§ Problem to solve
Copy out each line of the entries below word for word, keeping every line in its original order.
========================
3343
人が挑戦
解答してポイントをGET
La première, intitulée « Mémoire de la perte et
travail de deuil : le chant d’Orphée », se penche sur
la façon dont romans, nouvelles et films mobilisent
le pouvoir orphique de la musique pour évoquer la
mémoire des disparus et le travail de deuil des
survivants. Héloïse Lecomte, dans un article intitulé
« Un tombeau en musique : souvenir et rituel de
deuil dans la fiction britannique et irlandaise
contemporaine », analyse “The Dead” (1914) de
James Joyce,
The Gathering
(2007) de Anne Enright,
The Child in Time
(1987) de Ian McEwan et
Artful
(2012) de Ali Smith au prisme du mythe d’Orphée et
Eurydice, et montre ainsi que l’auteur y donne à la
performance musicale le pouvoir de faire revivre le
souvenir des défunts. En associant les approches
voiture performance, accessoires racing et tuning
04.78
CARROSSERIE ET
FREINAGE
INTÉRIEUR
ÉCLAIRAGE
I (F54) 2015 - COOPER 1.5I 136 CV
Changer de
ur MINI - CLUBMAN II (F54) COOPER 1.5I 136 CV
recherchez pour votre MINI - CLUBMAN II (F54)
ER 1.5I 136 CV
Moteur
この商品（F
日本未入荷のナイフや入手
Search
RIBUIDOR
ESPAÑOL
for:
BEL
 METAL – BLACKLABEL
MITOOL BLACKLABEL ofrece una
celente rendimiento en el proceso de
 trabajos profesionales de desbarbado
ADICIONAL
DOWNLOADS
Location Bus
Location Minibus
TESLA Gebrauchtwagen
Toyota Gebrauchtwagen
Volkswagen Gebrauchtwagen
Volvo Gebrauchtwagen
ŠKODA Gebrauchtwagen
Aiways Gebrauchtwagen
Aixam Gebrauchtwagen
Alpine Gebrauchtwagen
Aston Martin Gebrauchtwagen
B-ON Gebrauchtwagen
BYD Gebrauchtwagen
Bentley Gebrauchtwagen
========================
§ Written solution
3343
人が挑戦
解答してポイントをGET
La première, intitulée « Mémoire de la perte et
travail de deuil : le chant d’Orphée », se penche sur
la façon dont romans, nouvelles et films mobilisent
le pouvoir orphique de la musique pour évoquer la
mémoire des disparus et le travail de deuil des
survivants. Héloïse Lecomte, dans un article intitulé
« Un tombeau en musique : souvenir et rituel de
deuil dans la fiction britannique et irlandaise
contemporaine », analyse “The Dead” (1914) de
James Joyce,
The Gathering
(2007) de Anne Enright,
The Child in Time
(1987) de Ian McEwan et
Artful
(2012) de Ali Smith au prisme du mythe d’Orphée et
Eurydice, et montre ainsi que l’auteur y donne à la
performance musicale le pouvoir de faire revivre le
souvenir des défunts. En associant les approches
voiture performance, accessoires racing et tuning
04.78
CARROSSERIE ET
FREINAGE
INTÉRIEUR
ÉCLAIRAGE
I (F54) 2015 - COOPER 1.5I 136 CV
Changer de
ur MINI - CLUBMAN II (F54) COOPER 1.5I 136 CV
recherchez pour votre MINI - CLUBMAN II (F54)
ER 1.5I 136 CV
Moteur
この商品（F
日本未入荷のナイフや入手
Search
RIBUIDOR
ESPAÑOL
for:
BEL
 METAL – BLACKLABEL
MITOOL BLACKLABEL ofrece una
celente rendimiento en el proceso de
 trabajos profesionales de desbarbado
ADICIONAL
DOWNLOADS
Location Bus
Location Minibus
TESLA Gebrauchtwagen
Toyota Gebrauchtwagen
Volkswagen Gebrauchtwagen
Volvo Gebrauchtwagen
ŠKODA Gebrauchtwagen
Aiways Gebrauchtwagen
Aixam Gebrauchtwagen
Alpine Gebrauchtwagen
Aston Martin Gebrauchtwagen
B-ON Gebrauchtwagen
BYD Gebrauchtwagen
Bentley Gebrauchtwagen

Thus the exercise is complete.